Croatian Stemmer

The original implementation (the hard work) is credited to Nikola Ljubešić and Ivan Pandžić.

Luís Gomes adapted the code for usage as a Python module and refactored the code slightly:

  • created function hr_stem(word) which returns the stem
  • load rules.txt and transformations.txt independently of the current working directory
  • program reads tokenized sentences from stdin and writes stemmed sentences to stdout (line-buffered)

The following text has been adapted from the webpage where the original code is available:

Ivan Pandžić and Nikola Ljubešić have created this simple rule-based stemmer for Croatian which they published under the GNU Lesser General Public License.

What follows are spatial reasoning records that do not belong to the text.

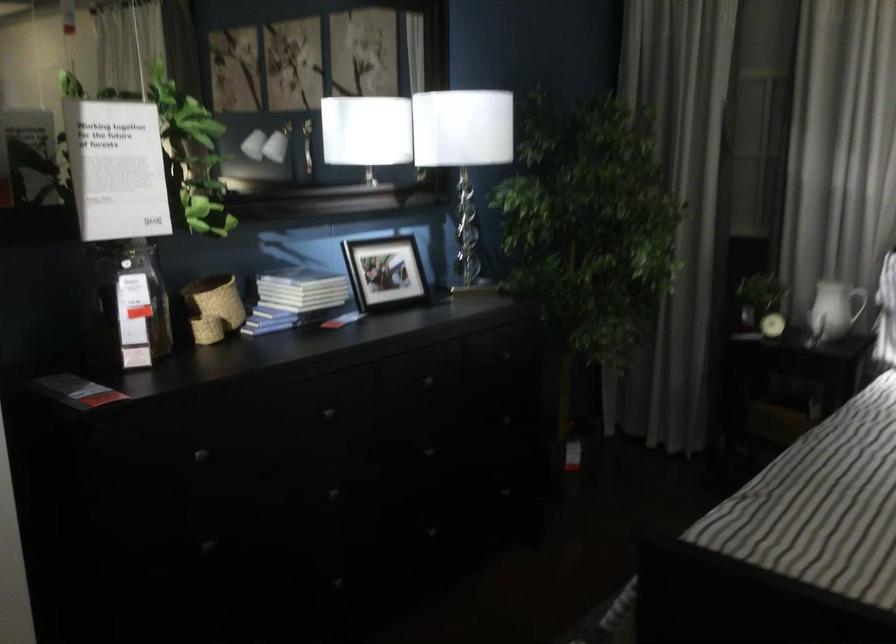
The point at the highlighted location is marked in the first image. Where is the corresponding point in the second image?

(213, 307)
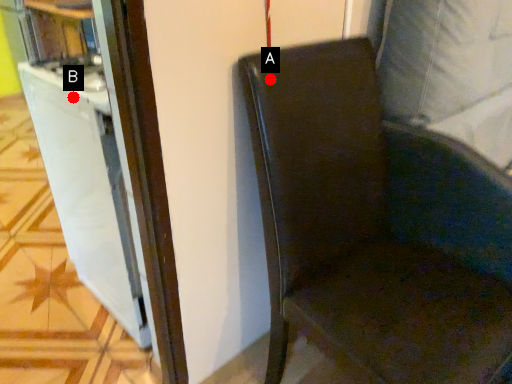
Question: Two points are circled on the image, labeled by A and B beside each circle. Which point is further to the camera?

Choices:
 (A) A is further
 (B) B is further

Answer: (B)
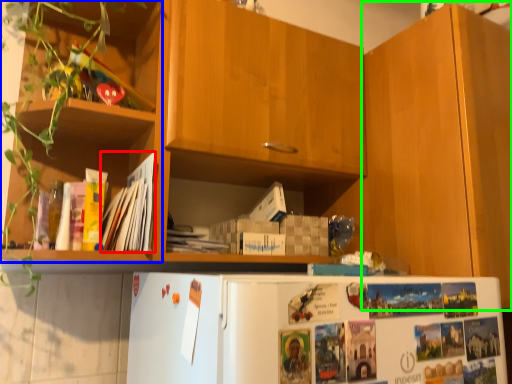
Question: Considering the real-world distances, which object is farthest from magazine (highlighted by a red box)? shelf (highlighted by a blue box) or cabinetry (highlighted by a green box)?

Choices:
 (A) shelf
 (B) cabinetry

Answer: (B)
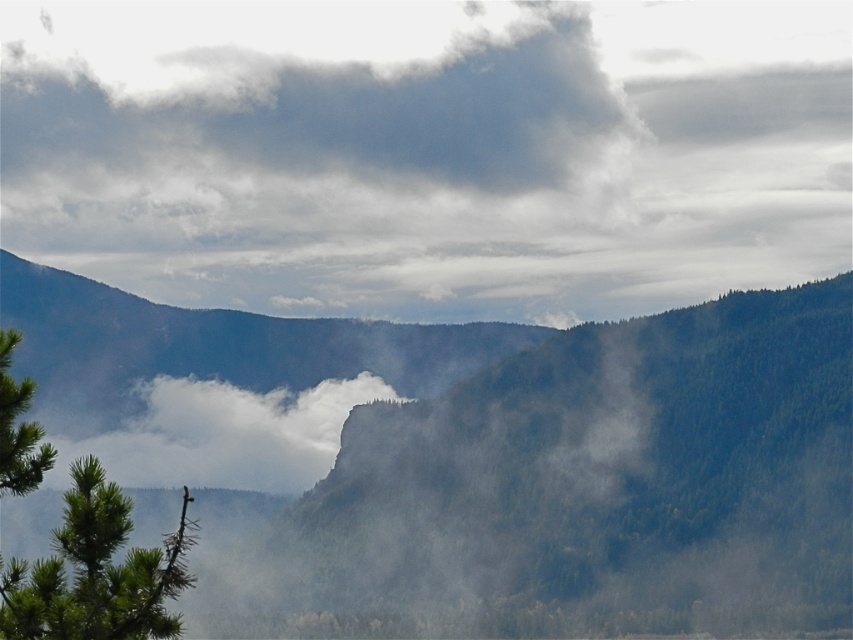
Which is more to the right, gray fluffy cloud at upper center or green forested mountain at center?

From the viewer's perspective, green forested mountain at center appears more on the right side.

Is gray fluffy cloud at upper center in front of green forested mountain at center?

No, gray fluffy cloud at upper center is further to the viewer.

Where is `gray fluffy cloud at upper center`? The image size is (853, 640). gray fluffy cloud at upper center is located at coordinates (427, 150).

Between gray fluffy cloud at upper center and white fluffy cloud at center, which one has more height?

gray fluffy cloud at upper center is taller.

Can you confirm if gray fluffy cloud at upper center is smaller than white fluffy cloud at center?

Actually, gray fluffy cloud at upper center might be larger than white fluffy cloud at center.

Which is behind, point (123, 65) or point (146, 461)?

The point (123, 65) is more distant.

Find the location of a particular element. Image resolution: width=853 pixels, height=640 pixels. gray fluffy cloud at upper center is located at coordinates (427, 150).

How far apart are green forested mountain at center and green needle-like tree at left?

They are 523.60 meters apart.

Is green forested mountain at center in front of green needle-like tree at left?

No, green forested mountain at center is further to the viewer.

Is point (850, 451) farther from viewer compared to point (6, 378)?

Yes, it is.

You are a GUI agent. You are given a task and a screenshot of the screen. Output one action in this format:
    pyautogui.click(x=<x>, y=<y>)
    Task: Click on the green forested mountain at center
    The height and width of the screenshot is (640, 853).
    Given the screenshot: What is the action you would take?
    pyautogui.click(x=577, y=484)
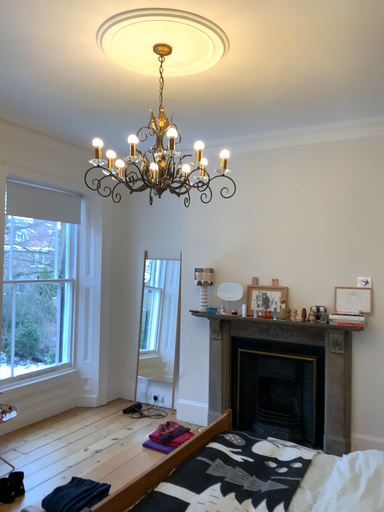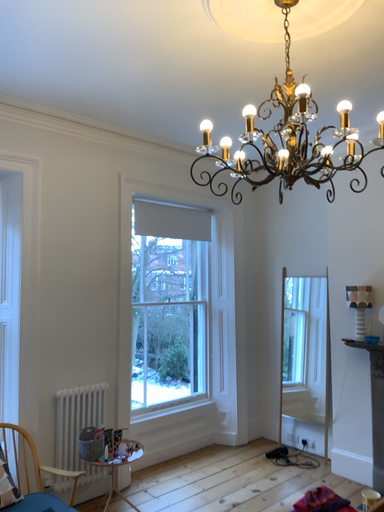
Question: Which way did the camera rotate in the video?

Choices:
 (A) rotated left
 (B) rotated right

Answer: (A)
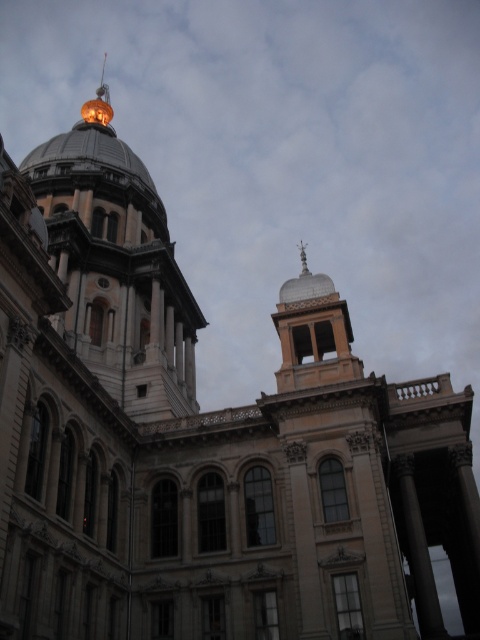
You are standing in front of the grand historic building and want to take a photo of both the shiny gold dome at upper left and the silver metallic dome at upper center. Which dome should you adjust your camera focus on first to ensure both are in clear view?

The shiny gold dome at upper left is closer to you than the silver metallic dome at upper center. To ensure both are in clear view, focus on the shiny gold dome at upper left first, as it is nearer, and adjust the focus range to include the farther silver metallic dome at upper center.

You are standing in front of the grand historic building and notice two points marked on the building. The first point is at coordinates point (67, 317) and the second point is at point (303, 294). From your perspective, which point is closer to you?

Point (303, 294) is closer to you because it is in front of point (67, 317).

You are an architect analyzing the building structure. Which dome, the shiny gold dome at upper left or the silver metallic dome at upper center, is positioned higher in the image?

The shiny gold dome at upper left is positioned higher than the silver metallic dome at upper center.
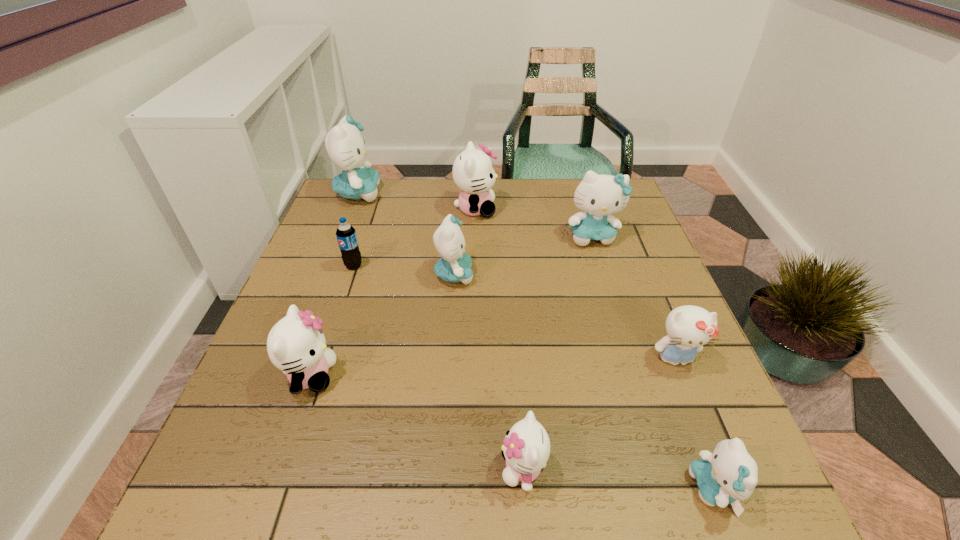
At what (x,y) coordinates should I click in order to perform the action: click on vacant point that satisfies the following two spatial constraints: 1. on the face of the third smallest blue kitten; 2. on the front-facing side of the second smallest white kitten. Please return your answer as a coordinate pair (x, y). The height and width of the screenshot is (540, 960). Looking at the image, I should click on (636, 375).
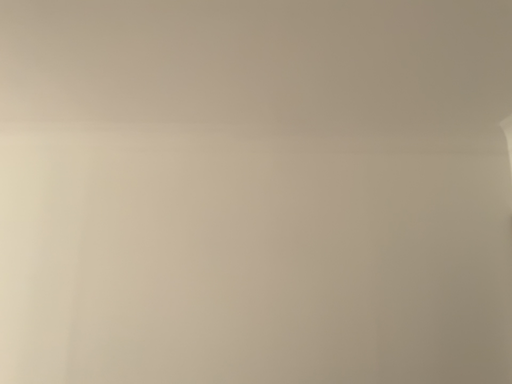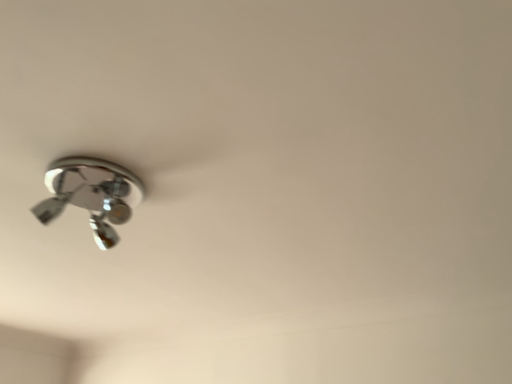
Question: How did the camera likely rotate when shooting the video?

Choices:
 (A) rotated left
 (B) rotated right

Answer: (A)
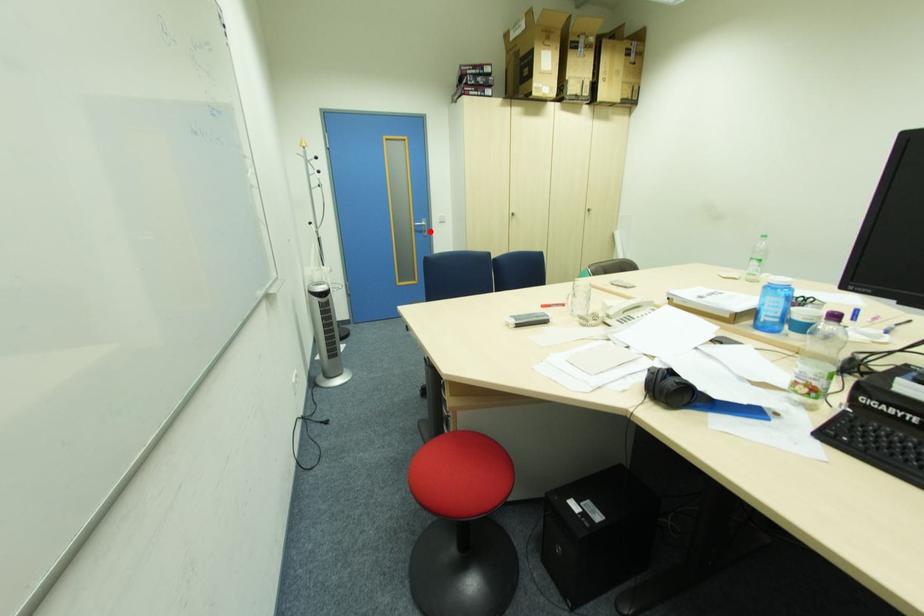
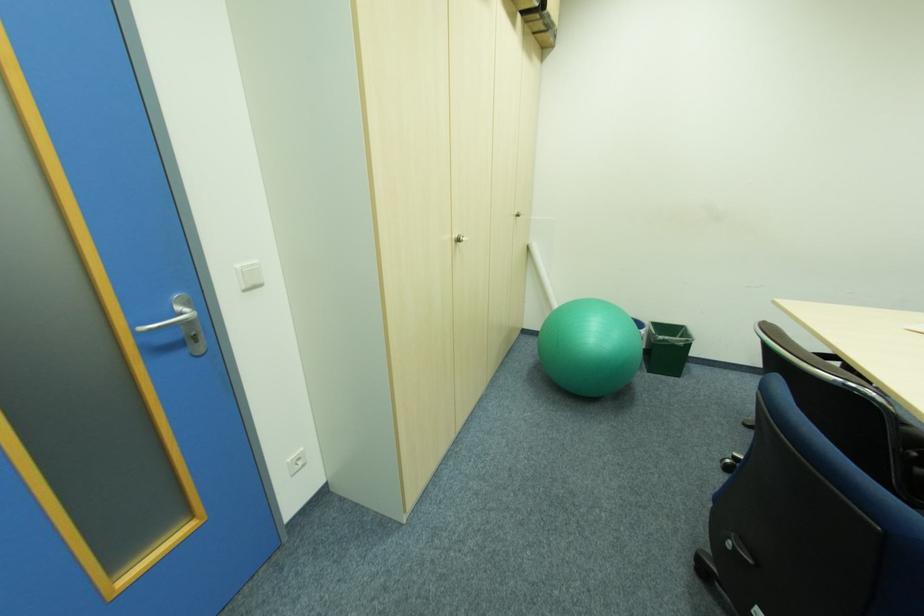
The point at the highlighted location is marked in the first image. Where is the corresponding point in the second image?

(200, 339)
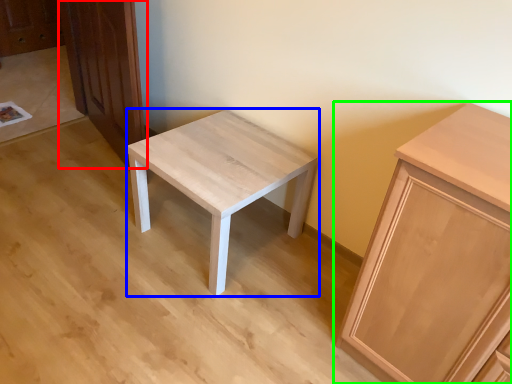
Question: Considering the real-world distances, which object is farthest from dresser (highlighted by a red box)? stool (highlighted by a blue box) or cabinetry (highlighted by a green box)?

Choices:
 (A) stool
 (B) cabinetry

Answer: (B)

This stemmer is actually a refinement / redesign of the stemmer presented in the InFuture 2007 paper titled "Retrieving Information in Croatian: building a simple and effcient rule-based stemmer".

It performs a series of transformations (defined in transformations.txt) that take care of morphonological changes and a series of rules (defined in rules.txt) that remove the suffixes. The stemmer in general works best on adjectives and nouns since, while working on it, they had information retrieval tasks in mind.

They performed basic evaluation of the stemmer on a lemmatized newspaper corpus as gold standard with a precision of 0.986 and recall of 0.961 (F1 0.973) for adjectives and nouns. On all parts of speech we obtained precision of 0.98 and recall of 0.92 (F1 0.947).